Bonjour, au revoir et merci.

Planche n° 16 

Simple comme  « bonjour », pourtant certain jour, ce n’est pas si simple de dire bonjour. La forme n’y est pas. Enervé, agacé, de mauvaise humeur, souffrant, la priorité n’est pas aux politesses. Et pourtant dans notre  moindre-souffrance les petites formules de politesse échangées jouent un grand rôle dans notre apaisement.

Bonjour, au revoir, s’il vous plait et merci, de simples formules de politesse, sont issues de la tradition. Elles font parties des règles de savoir-vivre, certains les trouvent un peu ringardes et démodées.

Nous feraient-elles perdre du temps dans cette société où tout est compté ?

Oh que non, ces échanges sont vitaux pour les êtres humains que nous sommes. Ils sont indispensables  pour faciliter notre vivre ensemble. 

 Bonjour.

-« Bonjour ! Comment ça va ? »

-« Bonjour ! Ca va et vous ? »

-« Ca va. »

Nous passons notre chemin. Nous nous sommes vu. Nous nous sommes reconnus, salués et nous avons continué notre route. Il y a eu pas plus, mais surtout pas moins.

Ce bonjour, n’est pas un simple souhait pour l’autre d’une bonne journée. Ailleurs comme dans le Valais en Suisse c’est un « adieu » que l’on s’échange en se croisant ou en arrivant. La première fois entrant dans le chalet des amis de la famille dans cette belle région du lac Taney, le «  Adieu Jean Marc »  m’avait un peu surpris. Preuve que ce n’est pas le contenu qui compte dans cette première communication. Ces premiers mots nous servent à savoir si cela passe entre nous. Ils sont comparables à un essai radio entre un émetteur et un récepteur, pour savoir si les appareils radio fonctionnent bien, s’ils sont bien calés sur la même fréquence. Nous le faisons aussi bien avec nos proches :

Est-ce que cela passe toujours entre nous ?

Ou avec des inconnus :

Est-ce que cela pourrait passer entre nous ?

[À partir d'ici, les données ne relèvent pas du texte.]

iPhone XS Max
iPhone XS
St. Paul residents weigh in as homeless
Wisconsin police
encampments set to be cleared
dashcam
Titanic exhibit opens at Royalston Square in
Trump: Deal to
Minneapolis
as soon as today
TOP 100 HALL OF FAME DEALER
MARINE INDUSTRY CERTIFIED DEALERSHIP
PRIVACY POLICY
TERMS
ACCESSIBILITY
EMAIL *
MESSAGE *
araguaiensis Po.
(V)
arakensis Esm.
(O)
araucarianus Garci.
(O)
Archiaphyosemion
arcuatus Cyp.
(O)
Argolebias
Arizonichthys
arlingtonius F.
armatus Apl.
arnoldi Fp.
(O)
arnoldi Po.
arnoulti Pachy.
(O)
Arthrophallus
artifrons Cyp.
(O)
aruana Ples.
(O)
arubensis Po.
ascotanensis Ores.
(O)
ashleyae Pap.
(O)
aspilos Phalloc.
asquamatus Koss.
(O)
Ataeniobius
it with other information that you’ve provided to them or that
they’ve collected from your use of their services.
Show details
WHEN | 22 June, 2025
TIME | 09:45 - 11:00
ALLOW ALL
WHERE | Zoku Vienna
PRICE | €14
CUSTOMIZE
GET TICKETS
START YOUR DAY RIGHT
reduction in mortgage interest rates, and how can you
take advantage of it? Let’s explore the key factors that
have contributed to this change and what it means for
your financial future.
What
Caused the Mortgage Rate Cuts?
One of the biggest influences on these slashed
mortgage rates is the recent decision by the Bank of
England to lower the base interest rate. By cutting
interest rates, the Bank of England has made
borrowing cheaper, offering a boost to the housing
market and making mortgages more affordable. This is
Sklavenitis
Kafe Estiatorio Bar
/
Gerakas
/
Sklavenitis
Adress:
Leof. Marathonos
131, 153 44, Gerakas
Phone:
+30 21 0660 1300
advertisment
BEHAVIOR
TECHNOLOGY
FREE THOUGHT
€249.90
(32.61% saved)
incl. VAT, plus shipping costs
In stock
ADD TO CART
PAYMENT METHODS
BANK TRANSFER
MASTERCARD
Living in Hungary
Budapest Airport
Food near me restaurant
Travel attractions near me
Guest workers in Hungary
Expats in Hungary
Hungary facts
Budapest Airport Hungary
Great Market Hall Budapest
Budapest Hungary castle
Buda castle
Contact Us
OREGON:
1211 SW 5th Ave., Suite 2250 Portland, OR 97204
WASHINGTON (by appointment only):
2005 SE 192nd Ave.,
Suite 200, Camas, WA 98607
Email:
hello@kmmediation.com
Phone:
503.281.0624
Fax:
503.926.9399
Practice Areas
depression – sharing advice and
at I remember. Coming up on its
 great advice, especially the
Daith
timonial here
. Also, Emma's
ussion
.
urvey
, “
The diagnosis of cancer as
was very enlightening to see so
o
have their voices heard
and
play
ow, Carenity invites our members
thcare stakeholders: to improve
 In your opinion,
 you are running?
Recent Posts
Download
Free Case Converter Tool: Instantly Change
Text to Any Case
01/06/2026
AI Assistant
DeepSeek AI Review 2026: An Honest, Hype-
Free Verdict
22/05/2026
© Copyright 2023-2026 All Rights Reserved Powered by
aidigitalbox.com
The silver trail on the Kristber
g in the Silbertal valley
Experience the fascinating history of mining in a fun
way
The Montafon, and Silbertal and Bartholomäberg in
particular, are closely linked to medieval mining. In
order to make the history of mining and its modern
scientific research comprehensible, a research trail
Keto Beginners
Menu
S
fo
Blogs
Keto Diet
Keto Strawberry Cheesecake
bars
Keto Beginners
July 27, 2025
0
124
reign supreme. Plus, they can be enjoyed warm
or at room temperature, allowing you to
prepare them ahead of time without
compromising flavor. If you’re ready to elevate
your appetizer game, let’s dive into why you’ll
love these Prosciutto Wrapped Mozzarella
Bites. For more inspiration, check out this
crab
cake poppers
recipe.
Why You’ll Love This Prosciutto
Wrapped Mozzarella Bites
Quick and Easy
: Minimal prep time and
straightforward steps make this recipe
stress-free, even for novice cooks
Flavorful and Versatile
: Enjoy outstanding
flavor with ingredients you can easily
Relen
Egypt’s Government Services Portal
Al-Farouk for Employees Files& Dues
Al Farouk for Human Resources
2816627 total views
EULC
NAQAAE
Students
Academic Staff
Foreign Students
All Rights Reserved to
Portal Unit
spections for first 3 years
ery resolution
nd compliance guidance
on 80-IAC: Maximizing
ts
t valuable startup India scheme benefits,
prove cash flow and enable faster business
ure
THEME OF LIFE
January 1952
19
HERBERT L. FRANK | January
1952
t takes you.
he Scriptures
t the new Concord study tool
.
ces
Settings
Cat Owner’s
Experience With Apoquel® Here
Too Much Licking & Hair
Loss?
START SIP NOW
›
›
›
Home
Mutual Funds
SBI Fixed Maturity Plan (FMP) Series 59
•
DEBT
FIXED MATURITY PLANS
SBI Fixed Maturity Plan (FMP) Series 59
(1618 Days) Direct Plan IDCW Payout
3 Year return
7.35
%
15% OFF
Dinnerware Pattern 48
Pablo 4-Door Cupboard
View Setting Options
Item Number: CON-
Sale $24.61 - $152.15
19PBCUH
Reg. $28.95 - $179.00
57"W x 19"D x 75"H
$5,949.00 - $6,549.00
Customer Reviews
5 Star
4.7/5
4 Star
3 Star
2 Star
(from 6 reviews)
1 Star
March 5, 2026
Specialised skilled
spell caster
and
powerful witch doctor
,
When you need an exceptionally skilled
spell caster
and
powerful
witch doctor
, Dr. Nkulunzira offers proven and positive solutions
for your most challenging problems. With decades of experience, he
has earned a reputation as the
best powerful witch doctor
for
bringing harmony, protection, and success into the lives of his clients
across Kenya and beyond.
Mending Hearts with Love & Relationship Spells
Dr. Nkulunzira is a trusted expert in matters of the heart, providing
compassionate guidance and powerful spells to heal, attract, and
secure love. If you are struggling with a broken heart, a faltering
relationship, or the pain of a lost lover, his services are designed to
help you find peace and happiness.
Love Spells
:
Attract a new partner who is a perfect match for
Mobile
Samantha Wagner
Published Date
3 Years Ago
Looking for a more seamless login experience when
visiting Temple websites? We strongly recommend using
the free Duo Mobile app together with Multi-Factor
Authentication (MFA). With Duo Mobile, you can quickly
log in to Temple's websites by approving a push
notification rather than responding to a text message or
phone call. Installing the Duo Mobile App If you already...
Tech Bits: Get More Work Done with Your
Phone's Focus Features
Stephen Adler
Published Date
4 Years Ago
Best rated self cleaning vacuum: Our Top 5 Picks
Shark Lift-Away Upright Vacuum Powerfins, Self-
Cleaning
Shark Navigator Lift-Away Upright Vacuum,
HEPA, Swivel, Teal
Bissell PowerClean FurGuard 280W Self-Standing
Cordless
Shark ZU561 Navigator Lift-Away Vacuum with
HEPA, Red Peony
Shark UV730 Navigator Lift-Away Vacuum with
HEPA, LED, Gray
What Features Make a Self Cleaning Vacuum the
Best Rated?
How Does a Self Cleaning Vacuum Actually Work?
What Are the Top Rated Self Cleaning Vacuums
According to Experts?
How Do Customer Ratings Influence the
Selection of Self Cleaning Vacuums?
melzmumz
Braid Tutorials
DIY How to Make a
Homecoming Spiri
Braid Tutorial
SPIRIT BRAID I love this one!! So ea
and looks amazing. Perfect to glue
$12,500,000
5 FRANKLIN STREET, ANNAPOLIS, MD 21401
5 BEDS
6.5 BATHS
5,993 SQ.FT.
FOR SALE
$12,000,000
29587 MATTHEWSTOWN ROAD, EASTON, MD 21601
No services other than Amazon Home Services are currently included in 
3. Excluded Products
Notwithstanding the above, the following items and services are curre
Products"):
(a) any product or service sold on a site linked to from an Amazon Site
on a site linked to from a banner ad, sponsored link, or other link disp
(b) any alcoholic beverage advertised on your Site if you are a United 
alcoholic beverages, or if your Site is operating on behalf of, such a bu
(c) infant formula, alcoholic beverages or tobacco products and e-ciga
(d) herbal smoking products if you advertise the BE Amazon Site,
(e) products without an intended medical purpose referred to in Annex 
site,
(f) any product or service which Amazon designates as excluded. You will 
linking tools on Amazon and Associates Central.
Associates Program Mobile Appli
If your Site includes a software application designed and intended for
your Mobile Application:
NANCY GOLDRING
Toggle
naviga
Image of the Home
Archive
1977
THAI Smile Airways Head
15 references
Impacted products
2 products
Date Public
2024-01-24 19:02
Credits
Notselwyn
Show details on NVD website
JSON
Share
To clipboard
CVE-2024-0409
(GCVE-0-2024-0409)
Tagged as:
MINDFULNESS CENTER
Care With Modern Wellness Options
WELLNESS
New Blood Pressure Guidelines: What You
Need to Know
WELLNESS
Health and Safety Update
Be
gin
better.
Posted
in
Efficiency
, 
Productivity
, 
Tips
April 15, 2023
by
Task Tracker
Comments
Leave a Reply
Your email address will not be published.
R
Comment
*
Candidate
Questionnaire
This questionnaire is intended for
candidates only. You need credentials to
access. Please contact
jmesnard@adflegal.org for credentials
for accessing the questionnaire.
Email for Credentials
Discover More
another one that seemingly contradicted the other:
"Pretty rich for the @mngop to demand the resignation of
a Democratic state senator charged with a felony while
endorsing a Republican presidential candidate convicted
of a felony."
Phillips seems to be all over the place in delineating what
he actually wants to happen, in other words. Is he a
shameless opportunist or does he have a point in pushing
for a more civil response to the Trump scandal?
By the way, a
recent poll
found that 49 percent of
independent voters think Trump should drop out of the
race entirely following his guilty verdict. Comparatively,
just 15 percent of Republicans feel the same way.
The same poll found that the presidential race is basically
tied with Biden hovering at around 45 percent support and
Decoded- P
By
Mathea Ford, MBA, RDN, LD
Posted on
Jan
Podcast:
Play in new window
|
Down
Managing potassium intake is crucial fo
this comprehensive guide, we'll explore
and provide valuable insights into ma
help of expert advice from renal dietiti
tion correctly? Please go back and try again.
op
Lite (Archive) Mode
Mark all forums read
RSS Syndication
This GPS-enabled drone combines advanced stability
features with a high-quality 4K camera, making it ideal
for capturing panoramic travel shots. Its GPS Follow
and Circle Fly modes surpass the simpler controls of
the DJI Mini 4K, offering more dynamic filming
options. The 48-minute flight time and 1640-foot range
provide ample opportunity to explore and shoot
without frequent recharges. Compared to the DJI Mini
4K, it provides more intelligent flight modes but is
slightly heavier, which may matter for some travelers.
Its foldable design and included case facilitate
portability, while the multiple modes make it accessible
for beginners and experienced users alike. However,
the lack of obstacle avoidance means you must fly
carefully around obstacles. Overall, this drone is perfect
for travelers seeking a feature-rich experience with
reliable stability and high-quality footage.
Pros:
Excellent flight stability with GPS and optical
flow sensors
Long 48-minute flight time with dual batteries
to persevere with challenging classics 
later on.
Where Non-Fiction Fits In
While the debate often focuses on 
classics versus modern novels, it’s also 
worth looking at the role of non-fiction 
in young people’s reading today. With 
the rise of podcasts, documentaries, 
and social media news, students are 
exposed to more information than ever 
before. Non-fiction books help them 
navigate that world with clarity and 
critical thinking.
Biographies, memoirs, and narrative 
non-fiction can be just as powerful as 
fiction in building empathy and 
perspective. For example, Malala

Il n’y a pas d’information capitale à échanger, rien que de la conversation banale. L’important n’est pas dans le contenu mais dans la forme.

Dans la réponse à cette question : Est ce que cela passe entre nous ?

Les spécialistes en communication appellent cela de la conversation  phatique. Sur le plan philosophique, j’y vois une  recherche de sérénité, chercher à se rassurer.

Fais-je parti encore de ses connaissances, ou de ses amis ?

Répondre  à cette question vitale : Est ce que j’existe ?

Avec toujours en arrière plan, inconscient le fameux : Suis-je utile ?

Au revoir.

Au  revoir et non en revoir, car académiquement c’est la bonne écriture, même souvent de bon cœur  c’est en revoir qui est la formule utilisée. Son origine serait la contraction de l’expression : « au plaisir de vous revoir ».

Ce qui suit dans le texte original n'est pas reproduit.